Time_wait state is a normal part of a TCP socket’s life cycle. Smaller numbers of TIME WAIT sockets are normal. If there are a lot of time_wait sockets, it will need some time to exit.

If our application needs to create new sockets at this time, it will fail because we don’t have enough ports now.

How to reduce the time_wait timer in Linux?

The RFC defines the time spent in TIME WAIT state as “2 times MSL (Maximum Segment Lifetime)”. But the Linux kernel’s implementation of TCP is hard-coded with a TIME WAIT counter of 60 seconds.

So there is no way to reduce this timer. But in some operating systems, we can reuse these ports by configuring some kernel parameters.

Understanding netstat command

Netstat is a command-line tool used in networking to display network connections and statistics. It can be used to show active network connections, open ports, and other information related to network activity.

The command works on various operating systems including Windows, Linux, and macOS.

Some of the most common uses of netstat include:

• Displaying all active TCP/IP connections: netstat -a
• Displaying only listening server sockets: netstat -l
• Showing the status of all current network interfaces: netstat -i
• Displaying statistics for each protocol (TCP, UDP): netstat -s

The output generated by the netstat command can be quite detailed and may require some interpretation. For example, it shows the local address and port number being used by a program as well as the remote address and port number of the destination it’s communicating with.

Example of time_wait in netstat command

This is a normal tcp connection on our Cassandra server. We can use netstat -anpl to check the connection status in Linux.

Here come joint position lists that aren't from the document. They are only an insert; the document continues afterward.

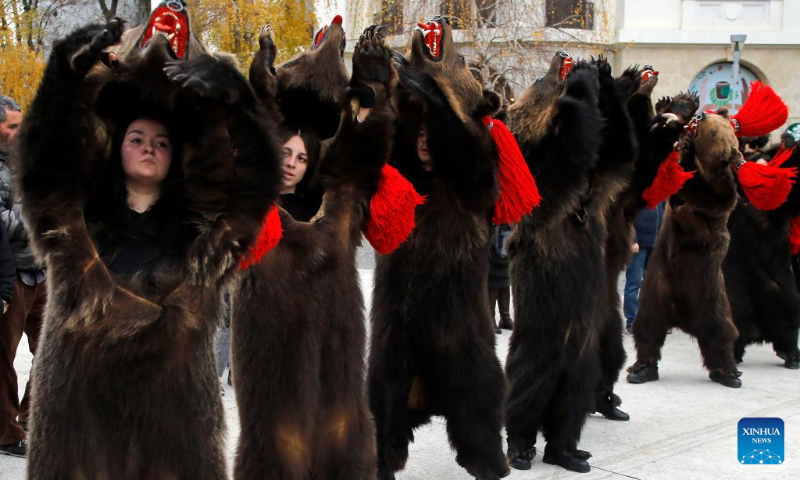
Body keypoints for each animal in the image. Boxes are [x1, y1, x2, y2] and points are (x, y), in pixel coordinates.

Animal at [16, 12, 282, 477]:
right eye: (137, 138)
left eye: (162, 142)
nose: (149, 151)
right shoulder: (59, 206)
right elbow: (48, 163)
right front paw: (79, 50)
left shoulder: (225, 228)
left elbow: (255, 184)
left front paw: (223, 81)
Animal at [230, 24, 397, 480]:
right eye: (312, 43)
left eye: (301, 155)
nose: (337, 24)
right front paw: (263, 57)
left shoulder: (343, 194)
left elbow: (360, 148)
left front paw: (374, 64)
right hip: (272, 420)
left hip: (351, 416)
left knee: (358, 448)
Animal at [367, 16, 510, 480]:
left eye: (463, 60)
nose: (443, 20)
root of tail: (431, 397)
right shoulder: (416, 175)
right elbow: (394, 166)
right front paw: (380, 61)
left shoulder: (472, 182)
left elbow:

tcp 0 115 10.253.113.116:37640 10.241.94.101:7000 ESTABLISHED 31945/java

Now let’s shutdown Cassandra on the server-side, we can see that the TCP connection became Time_wait.

tcp 0 0 10.253.113.116:37640 10.241.94.101:7000 TIME_WAIT —

If we see time_wait connections, that means something wrong with the application. It terminates the connections. We should check what happens from the application side.

We can use this command to check the time_wait timer on Linux.

# ss —numeric -o state time-wait

Conclusion

In general, the Time_Wait state is important for maintaining network reliability, but can be a source of issues if there are too many connections in this state.

To prevent these issues and ensure efficient use of resources, it is best to monitor the number of sockets in Time_Wait and take action when needed.

This could involve using the Time_Wait recycling technique or increasing the number of available sockets in order to reduce the amount of time spent in this state.